The first information any real estate investor needs is property information. You need information on what is available in the market for sale. Prior to the Internet age, the property search process was manual and cumbersome. You often needed to reach out to several real estate agents scattered all over town and yet you were likely to still miss out on several deals listed with any of the agents. Things are a lot better now. There are several property websites listing thousands of properties for sale. Using the latest search technology, you could narrow down your search to specifics and get results in real time. There is still a significant number of bank-related properties for sale often under the radar.
After narrowing down on the properties of interest, you need adequate information on the title. There are several properties on offer that do not have verifiable property documentation or title. These properties are often secured either by possession or chance. Many properties fall into this category. Ideally, you need a property that has registered documents such as a Certificate of Occupancy that can be verified through a search at the Lands Bureau.

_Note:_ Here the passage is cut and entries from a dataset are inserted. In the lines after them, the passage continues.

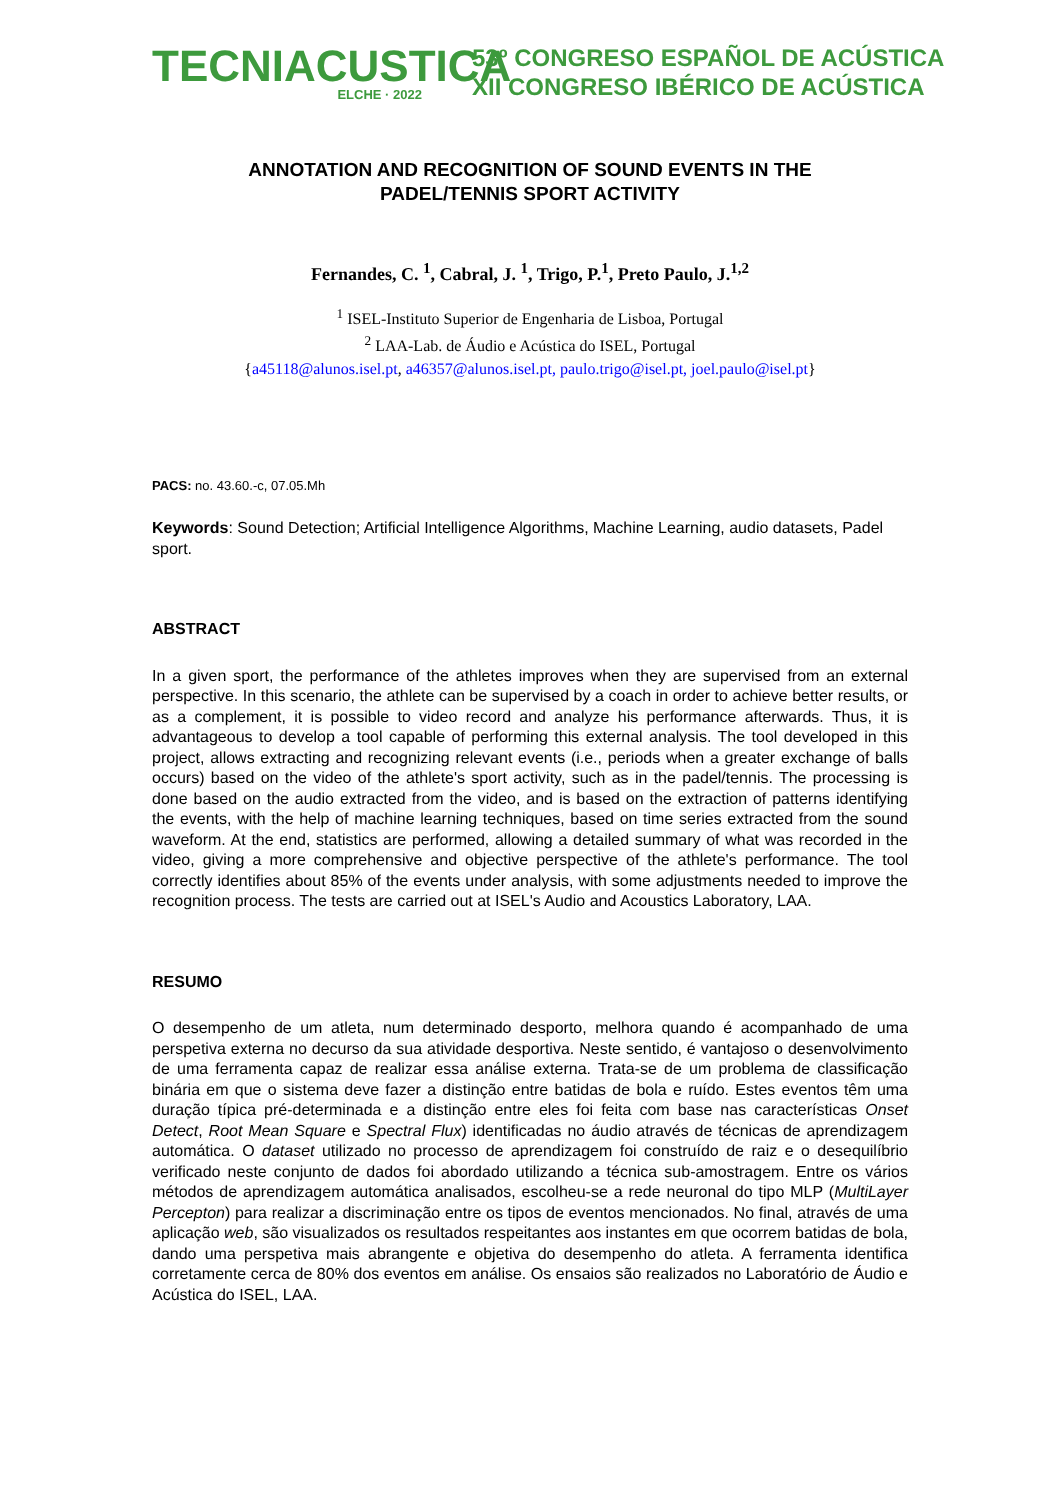TECNIACUSTICA
ELCHE · 2022
53º CONGRESO ESPAÑOL DE ACÚSTICA
XII CONGRESO IBÉRICO DE ACÚSTICA
ANNOTATION AND RECOGNITION OF SOUND EVENTS IN THE
PADEL/TENNIS SPORT ACTIVITY
Fernandes, C. <sup>1</sup>, Cabral, J. <sup>1</sup>, Trigo, P.<sup>1</sup>, Preto Paulo, J.<sup>1,2</sup>
<sup>1</sup> ISEL-Instituto Superior de Engenharia de Lisboa, Portugal
<sup>2</sup> LAA-Lab. de Áudio e Acústica do ISEL, Portugal
{a45118@alunos.isel.pt, a46357@alunos.isel.pt, paulo.trigo@isel.pt, joel.paulo@isel.pt}
PACS: no. 43.60.-c, 07.05.Mh
Keywords: Sound Detection; Artificial Intelligence Algorithms, Machine Learning, audio datasets, Padel sport.
ABSTRACT
In a given sport, the performance of the athletes improves when they are supervised from an external perspective. In this scenario, the athlete can be supervised by a coach in order to achieve better results, or as a complement, it is possible to video record and analyze his performance afterwards. Thus, it is advantageous to develop a tool capable of performing this external analysis. The tool developed in this project, allows extracting and recognizing relevant events (i.e., periods when a greater exchange of balls occurs) based on the video of the athlete's sport activity, such as in the padel/tennis. The processing is done based on the audio extracted from the video, and is based on the extraction of patterns identifying the events, with the help of machine learning techniques, based on time series extracted from the sound waveform. At the end, statistics are performed, allowing a detailed summary of what was recorded in the video, giving a more comprehensive and objective perspective of the athlete's performance. The tool correctly identifies about 85% of the events under analysis, with some adjustments needed to improve the recognition process. The tests are carried out at ISEL's Audio and Acoustics Laboratory, LAA.
RESUMO
O desempenho de um atleta, num determinado desporto, melhora quando é acompanhado de uma perspetiva externa no decurso da sua atividade desportiva. Neste sentido, é vantajoso o desenvolvimento de uma ferramenta capaz de realizar essa análise externa. Trata-se de um problema de classificação binária em que o sistema deve fazer a distinção entre batidas de bola e ruído. Estes eventos têm uma duração típica pré-determinada e a distinção entre eles foi feita com base nas características Onset Detect, Root Mean Square e Spectral Flux) identificadas no áudio através de técnicas de aprendizagem automática. O dataset utilizado no processo de aprendizagem foi construído de raiz e o desequilíbrio verificado neste conjunto de dados foi abordado utilizando a técnica sub-amostragem. Entre os vários métodos de aprendizagem automática analisados, escolheu-se a rede neuronal do tipo MLP (MultiLayer Percepton) para realizar a discriminação entre os tipos de eventos mencionados. No final, através de uma aplicação web, são visualizados os resultados respeitantes aos instantes em que ocorrem batidas de bola, dando uma perspetiva mais abrangente e objetiva do desempenho do atleta. A ferramenta identifica corretamente cerca de 80% dos eventos em análise. Os ensaios são realizados no Laboratório de Áudio e Acústica do ISEL, LAA.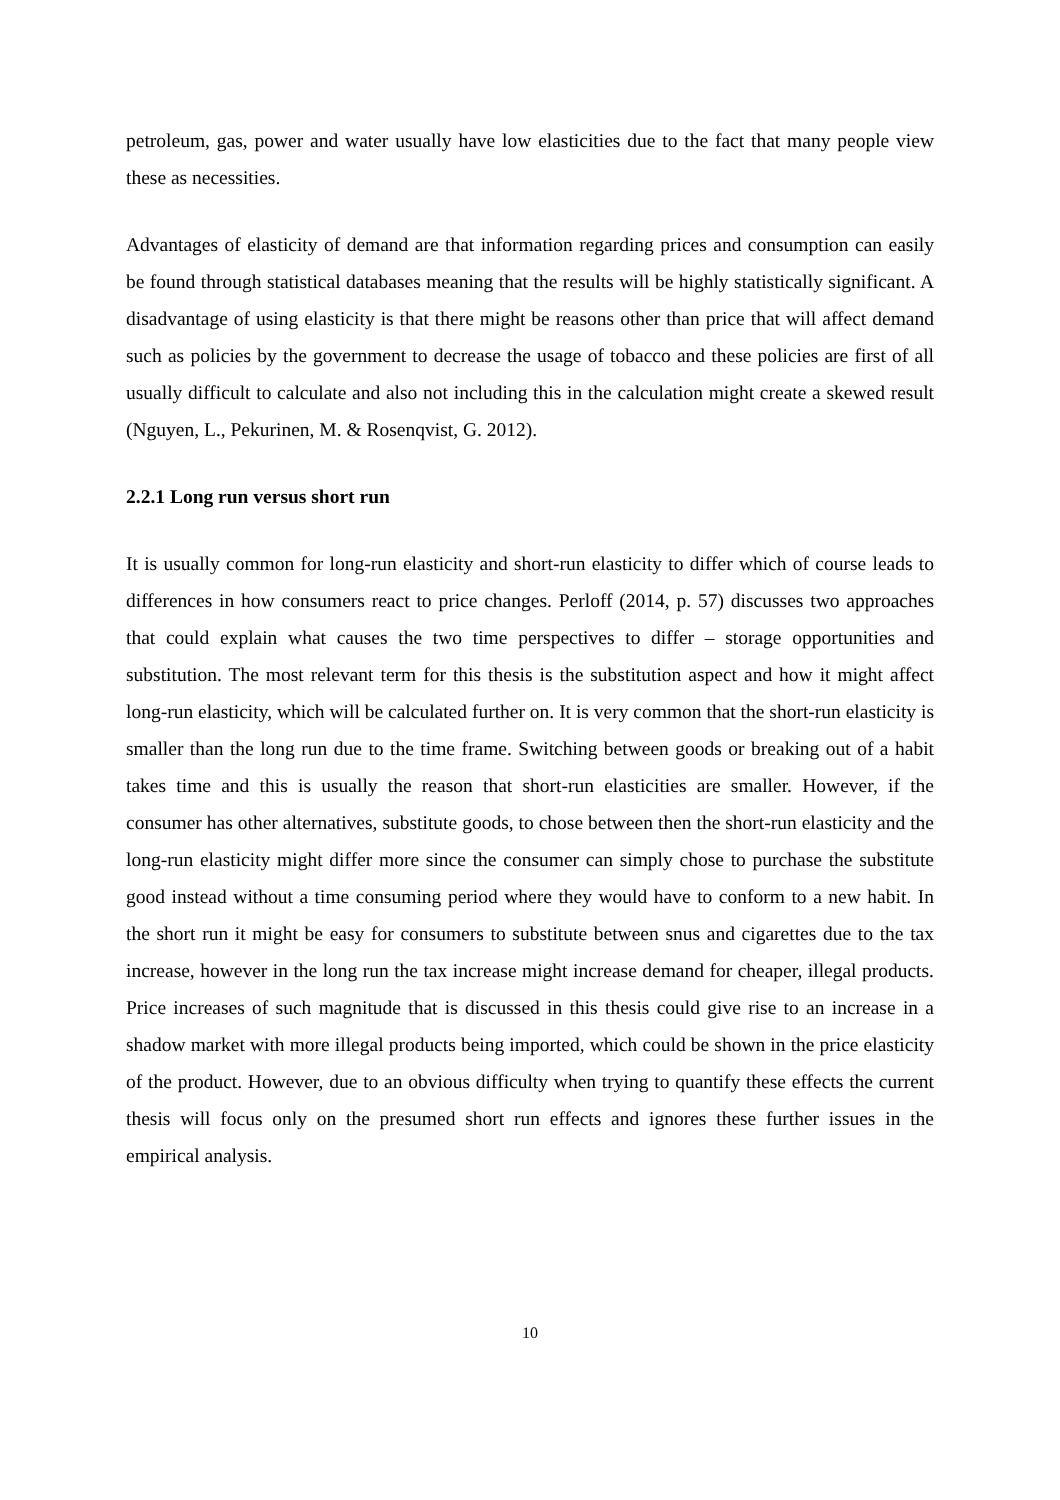petroleum, gas, power and water usually have low elasticities due to the fact that many people view these as necessities.
Advantages of elasticity of demand are that information regarding prices and consumption can easily be found through statistical databases meaning that the results will be highly statistically significant. A disadvantage of using elasticity is that there might be reasons other than price that will affect demand such as policies by the government to decrease the usage of tobacco and these policies are first of all usually difficult to calculate and also not including this in the calculation might create a skewed result (Nguyen, L., Pekurinen, M. & Rosenqvist, G. 2012).
2.2.1 Long run versus short run
It is usually common for long-run elasticity and short-run elasticity to differ which of course leads to differences in how consumers react to price changes. Perloff (2014, p. 57) discusses two approaches that could explain what causes the two time perspectives to differ – storage opportunities and substitution. The most relevant term for this thesis is the substitution aspect and how it might affect long-run elasticity, which will be calculated further on. It is very common that the short-run elasticity is smaller than the long run due to the time frame. Switching between goods or breaking out of a habit takes time and this is usually the reason that short-run elasticities are smaller. However, if the consumer has other alternatives, substitute goods, to chose between then the short-run elasticity and the long-run elasticity might differ more since the consumer can simply chose to purchase the substitute good instead without a time consuming period where they would have to conform to a new habit. In the short run it might be easy for consumers to substitute between snus and cigarettes due to the tax increase, however in the long run the tax increase might increase demand for cheaper, illegal products. Price increases of such magnitude that is discussed in this thesis could give rise to an increase in a shadow market with more illegal products being imported, which could be shown in the price elasticity of the product. However, due to an obvious difficulty when trying to quantify these effects the current thesis will focus only on the presumed short run effects and ignores these further issues in the empirical analysis.
10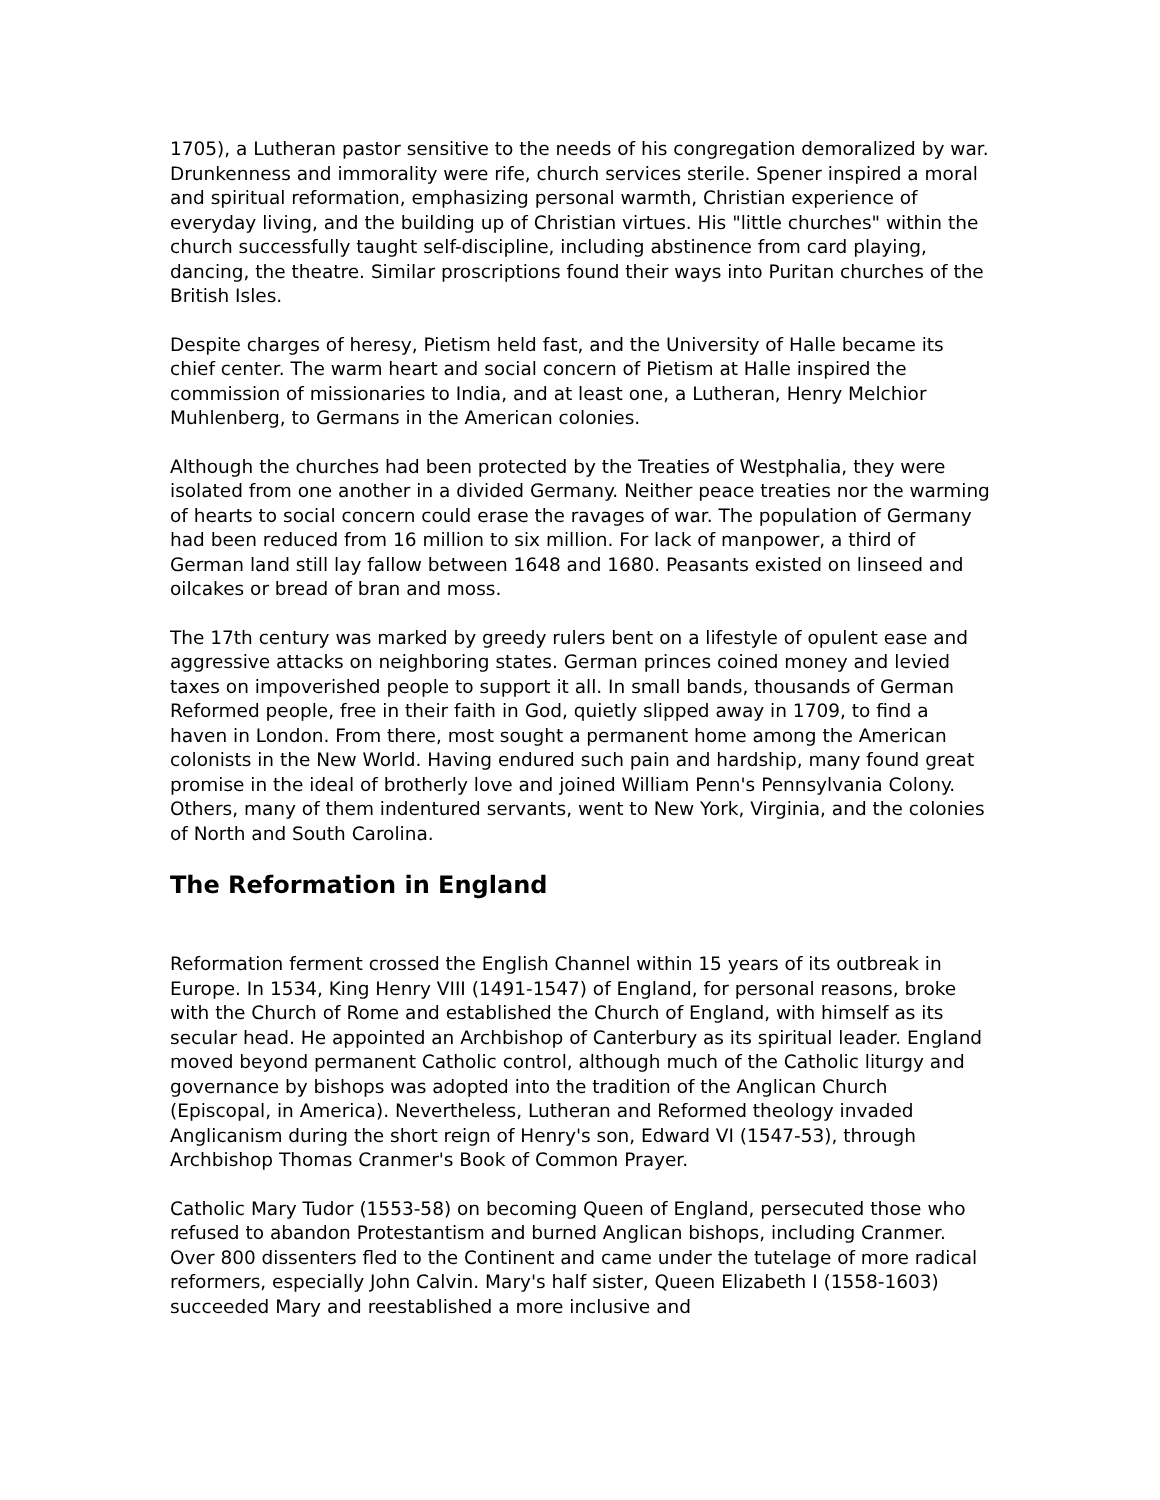1705), a Lutheran pastor sensitive to the needs of his congregation demoralized by war. Drunkenness and immorality were rife, church services sterile. Spener inspired a moral and spiritual reformation, emphasizing personal warmth, Christian experience of everyday living, and the building up of Christian virtues. His "little churches" within the church successfully taught self-discipline, including abstinence from card playing, dancing, the theatre. Similar proscriptions found their ways into Puritan churches of the British Isles.
Despite charges of heresy, Pietism held fast, and the University of Halle became its chief center. The warm heart and social concern of Pietism at Halle inspired the commission of missionaries to India, and at least one, a Lutheran, Henry Melchior Muhlenberg, to Germans in the American colonies.
Although the churches had been protected by the Treaties of Westphalia, they were isolated from one another in a divided Germany. Neither peace treaties nor the warming of hearts to social concern could erase the ravages of war. The population of Germany had been reduced from 16 million to six million. For lack of manpower, a third of German land still lay fallow between 1648 and 1680. Peasants existed on linseed and oilcakes or bread of bran and moss.
The 17th century was marked by greedy rulers bent on a lifestyle of opulent ease and aggressive attacks on neighboring states. German princes coined money and levied taxes on impoverished people to support it all. In small bands, thousands of German Reformed people, free in their faith in God, quietly slipped away in 1709, to find a haven in London. From there, most sought a permanent home among the American colonists in the New World. Having endured such pain and hardship, many found great promise in the ideal of brotherly love and joined William Penn's Pennsylvania Colony. Others, many of them indentured servants, went to New York, Virginia, and the colonies of North and South Carolina.
The Reformation in England
Reformation ferment crossed the English Channel within 15 years of its outbreak in Europe. In 1534, King Henry VIII (1491-1547) of England, for personal reasons, broke with the Church of Rome and established the Church of England, with himself as its secular head. He appointed an Archbishop of Canterbury as its spiritual leader. England moved beyond permanent Catholic control, although much of the Catholic liturgy and governance by bishops was adopted into the tradition of the Anglican Church (Episcopal, in America). Nevertheless, Lutheran and Reformed theology invaded Anglicanism during the short reign of Henry's son, Edward VI (1547-53), through Archbishop Thomas Cranmer's Book of Common Prayer.
Catholic Mary Tudor (1553-58) on becoming Queen of England, persecuted those who refused to abandon Protestantism and burned Anglican bishops, including Cranmer. Over 800 dissenters fled to the Continent and came under the tutelage of more radical reformers, especially John Calvin. Mary's half sister, Queen Elizabeth I (1558-1603) succeeded Mary and reestablished a more inclusive and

In addition, you need information on the condition of the property. Many property investors do not involve certain professionals when evaluating properties for purchase. Astute property investors have a team around them consisting of engineers, surveyors, and others. Except you are absolutely sure that you know what to look for, you may need an independent professional to help you check the structural integrity of any building before you buy. You are likely to have heard that things are not often as they appear. There are nice looking buildings that are a structural mine field that only an expert could identify.
Another critical information can serve you well is information about the property owner. This is often useful for negotiation purposes. Sometimes, understanding the reason why a seller wants to sell a property can help you to package your offer in a way that will make it irresistible or at least make it a win-win. Some information can also give you a red flag. It is also possible that this can lead you to a discovery of some information that will help you not to get into the wrong deal with the wrong person.
While information about the owner is relevant, information about government policies and programmes that can positively or negatively impact on the value of the property is even more important. I recollect the story of a property investor who discountenanced several government announcements regarding the area where her property was situated. Unfortunately, even though the government was slow in implementing the project, they eventually did resulting in half of her property being lost to road expansion.
Government policies sometimes lay fallow for years and several people ignore them. However, it is instructive to note that the government can wake up anytime and implement these policies. If you are caught on the wrong side of the law, this move can cost you your investment.
Money, it is said, answers all things. If there is a part of the property jigsaw puzzle that you need to get enough information on before you proceed with a property purchase, it is the financials. You need to get your financial house in order before you proceed on your property search. Some investors predicate their purchase on the sale of one of their assets or on a promised loan from the bank. This is a model that often leaves many people frustrated.
The reason being that property is generally not a liquid asset. Unless you have sold the property and already have your money in the bank if you wait until you have a property to buy before putting it up for sale you will end up missing many good deals. A similar situation applies to bank loans. If you wait until you are ready to pay for a property before contacting the bank you might be in for a surprise. It is better to get the property acquisition cost right and make adequate preparation for how you will pay.